* _Exercise goal_
Beginning with the line below that contains "output reg [7:0] ReadData" and ending with the line that contains "ReadData <= memory[addr_reg];", copy every line exactly. Copy nothing else.

[Data extracted from a collection]
※
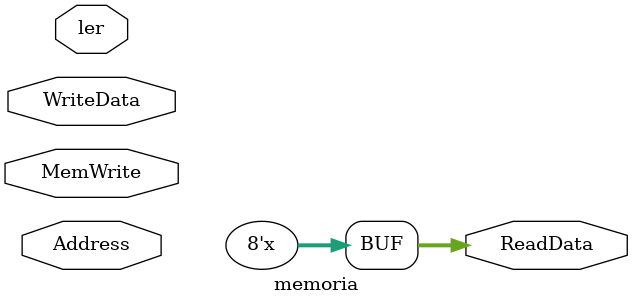
<source format=v>

module memoria(
    
    input [31:0] Address,
    input MemWrite,ler,
	 input [7:0] WriteData,
    output reg [7:0] ReadData
    );

    
    reg [7:0] memory [0:500];

    reg [31:0] addr_reg = 0;
		
	//initial begin
	//memory[32'd50] <= 7'd6;
	
	//end
	

    // Escrita sequencial ao subir do clock
    // Escrita sequencial ao subir do clock
    always @(*) begin
        if (MemWrite) begin
            memory[Address] <= WriteData;
        end
		  else if(ler) begin
		  addr_reg <= Address;
		 //assign ReadData= memory[Address];
		 ReadData <= memory[addr_reg];
		  
		  end
    end

    
   // always @(negedge Clock) begin
      //  addr_reg <= Address;
   // end
    
    //assign ReadData = MemWrite ? WriteData : memory[addr_reg];



endmodule

</source>
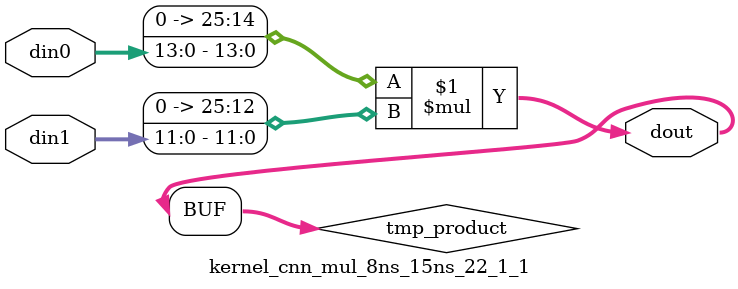
<source format=v>

`timescale 1 ns / 1 ps

  module kernel_cnn_mul_8ns_15ns_22_1_1(din0, din1, dout);
parameter ID = 1;
parameter NUM_STAGE = 0;
parameter din0_WIDTH = 14;
parameter din1_WIDTH = 12;
parameter dout_WIDTH = 26;

input [din0_WIDTH - 1 : 0] din0; 
input [din1_WIDTH - 1 : 0] din1; 
output [dout_WIDTH - 1 : 0] dout;

wire signed [dout_WIDTH - 1 : 0] tmp_product;










assign tmp_product = $signed({1'b0, din0}) * $signed({1'b0, din1});











assign dout = tmp_product;







endmodule

</source>
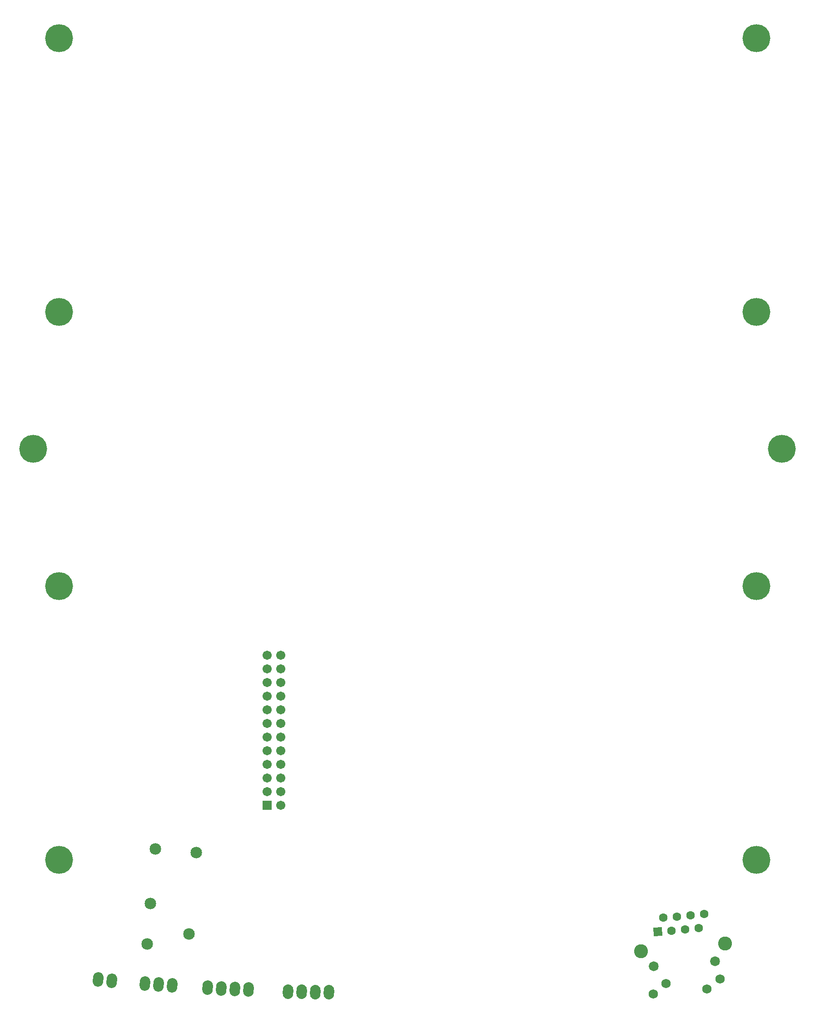
<source format=gbs>
G04*
G04 #@! TF.GenerationSoftware,Altium Limited,Altium Designer,19.0.11 (319)*
G04*
G04 Layer_Color=16711935*
%FSLAX44Y44*%
%MOMM*%
G71*
G01*
G75*
%ADD96C,1.7032*%
%ADD97R,1.7032X1.7032*%
%ADD98C,1.8282*%
%ADD99C,2.6032*%
%ADD100C,1.7332*%
%ADD101C,1.6032*%
%ADD102P,2.2673X4X50.0*%
%ADD103C,2.1532*%
G04:AMPARAMS|DCode=104|XSize=1.9532mm|YSize=2.7032mm|CornerRadius=0mm|HoleSize=0mm|Usage=FLASHONLY|Rotation=178.800|XOffset=0mm|YOffset=0mm|HoleType=Round|Shape=Round|*
%AMOVALD104*
21,1,0.7500,1.9532,0.0000,0.0000,268.8*
1,1,1.9532,0.0079,0.3749*
1,1,1.9532,-0.0079,-0.3749*
%
%ADD104OVALD104*%

%ADD105C,5.2032*%
G04:AMPARAMS|DCode=106|XSize=1.9532mm|YSize=2.7032mm|CornerRadius=0mm|HoleSize=0mm|Usage=FLASHONLY|Rotation=176.000|XOffset=0mm|YOffset=0mm|HoleType=Round|Shape=Round|*
%AMOVALD106*
21,1,0.7500,1.9532,0.0000,0.0000,266.0*
1,1,1.9532,0.0262,0.3741*
1,1,1.9532,-0.0262,-0.3741*
%
%ADD106OVALD106*%

G04:AMPARAMS|DCode=107|XSize=1.9532mm|YSize=2.7032mm|CornerRadius=0mm|HoleSize=0mm|Usage=FLASHONLY|Rotation=175.000|XOffset=0mm|YOffset=0mm|HoleType=Round|Shape=Round|*
%AMOVALD107*
21,1,0.7500,1.9532,0.0000,0.0000,265.0*
1,1,1.9532,0.0327,0.3736*
1,1,1.9532,-0.0327,-0.3736*
%
%ADD107OVALD107*%

G04:AMPARAMS|DCode=108|XSize=1.9532mm|YSize=2.7032mm|CornerRadius=0mm|HoleSize=0mm|Usage=FLASHONLY|Rotation=177.300|XOffset=0mm|YOffset=0mm|HoleType=Round|Shape=Round|*
%AMOVALD108*
21,1,0.7500,1.9532,0.0000,0.0000,267.3*
1,1,1.9532,0.0177,0.3746*
1,1,1.9532,-0.0177,-0.3746*
%
%ADD108OVALD108*%

D96*
X-228300Y40200D02*
D03*
Y14800D02*
D03*
Y-10600D02*
D03*
Y-36000D02*
D03*
Y-61400D02*
D03*
Y-86800D02*
D03*
Y-112200D02*
D03*
Y-137600D02*
D03*
Y-163000D02*
D03*
Y-188400D02*
D03*
Y-213550D02*
D03*
Y-239200D02*
D03*
X-253700Y-86800D02*
D03*
Y-61400D02*
D03*
Y-36000D02*
D03*
Y-10600D02*
D03*
Y40200D02*
D03*
Y14800D02*
D03*
Y-213800D02*
D03*
Y-188400D02*
D03*
Y-163000D02*
D03*
Y-137600D02*
D03*
Y-112200D02*
D03*
D97*
Y-239200D02*
D03*
D98*
X580645Y-529223D02*
D03*
X466780Y-539185D02*
D03*
D99*
X599505Y-496956D02*
D03*
X442604Y-510683D02*
D03*
D100*
X589668Y-562363D02*
D03*
X565846Y-581512D02*
D03*
X488953Y-571174D02*
D03*
X465131Y-590323D02*
D03*
D101*
X560246Y-441768D02*
D03*
X549808Y-468178D02*
D03*
X534942Y-443982D02*
D03*
X524504Y-470392D02*
D03*
X509639Y-446196D02*
D03*
X499201Y-472606D02*
D03*
X484336Y-448409D02*
D03*
D102*
X473898Y-474819D02*
D03*
D103*
X-386544Y-327218D02*
D03*
X-399826Y-479038D02*
D03*
X-477950Y-497700D02*
D03*
X-471309Y-421790D02*
D03*
X-462454Y-320577D02*
D03*
D104*
X-214792Y-585902D02*
D03*
X-138608Y-587498D02*
D03*
X-164003Y-586966D02*
D03*
X-189397Y-586434D02*
D03*
D105*
X657740Y-340740D02*
D03*
X705240Y424260D02*
D03*
X657740Y169260D02*
D03*
Y679260D02*
D03*
Y1189260D02*
D03*
X-642260D02*
D03*
Y679260D02*
D03*
X-689760Y424260D02*
D03*
X-642260Y169260D02*
D03*
Y-340740D02*
D03*
D106*
X-482038Y-571178D02*
D03*
X-456700Y-572950D02*
D03*
X-431362Y-574722D02*
D03*
D107*
X-544048Y-566057D02*
D03*
X-569352Y-563843D02*
D03*
D108*
X-364758Y-578905D02*
D03*
X-288642Y-582495D02*
D03*
X-314014Y-581298D02*
D03*
X-339386Y-580102D02*
D03*
M02*

</source>
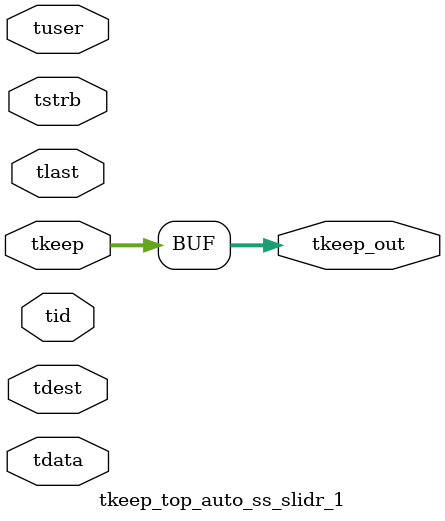
<source format=v>


`timescale 1ps/1ps

module tkeep_top_auto_ss_slidr_1 #
(
parameter C_S_AXIS_TDATA_WIDTH = 32,
parameter C_S_AXIS_TUSER_WIDTH = 0,
parameter C_S_AXIS_TID_WIDTH   = 0,
parameter C_S_AXIS_TDEST_WIDTH = 0,
parameter C_M_AXIS_TDATA_WIDTH = 32
)
(
input  [(C_S_AXIS_TDATA_WIDTH == 0 ? 1 : C_S_AXIS_TDATA_WIDTH)-1:0     ] tdata,
input  [(C_S_AXIS_TUSER_WIDTH == 0 ? 1 : C_S_AXIS_TUSER_WIDTH)-1:0     ] tuser,
input  [(C_S_AXIS_TID_WIDTH   == 0 ? 1 : C_S_AXIS_TID_WIDTH)-1:0       ] tid,
input  [(C_S_AXIS_TDEST_WIDTH == 0 ? 1 : C_S_AXIS_TDEST_WIDTH)-1:0     ] tdest,
input  [(C_S_AXIS_TDATA_WIDTH/8)-1:0 ] tkeep,
input  [(C_S_AXIS_TDATA_WIDTH/8)-1:0 ] tstrb,
input                                                                    tlast,
output [(C_M_AXIS_TDATA_WIDTH/8)-1:0 ] tkeep_out
);

assign tkeep_out = {tkeep[3:0]};

endmodule


</source>
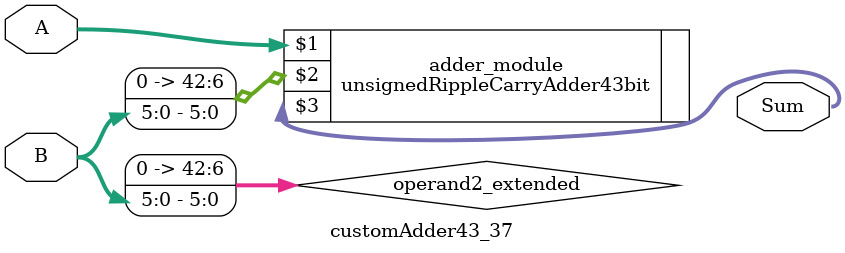
<source format=v>
module customAdder43_37(
                        input [42 : 0] A,
                        input [5 : 0] B,
                        
                        output [43 : 0] Sum
                );

        wire [42 : 0] operand2_extended;
        
        assign operand2_extended =  {37'b0, B};
        
        unsignedRippleCarryAdder43bit adder_module(
            A,
            operand2_extended,
            Sum
        );
        
        endmodule
        
</source>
※
* _Answer box_
    output reg [7:0] ReadData
    );

    
    reg [7:0] memory [0:500];

    reg [31:0] addr_reg = 0;
		
	//initial begin
	//memory[32'd50] <= 7'd6;
	
	//end
	

    // Escrita sequencial ao subir do clock
    // Escrita sequencial ao subir do clock
    always @(*) begin
        if (MemWrite) begin
            memory[Address] <= WriteData;
        end
		  else if(ler) begin
		  addr_reg <= Address;
		 //assign ReadData= memory[Address];
		 ReadData <= memory[addr_reg];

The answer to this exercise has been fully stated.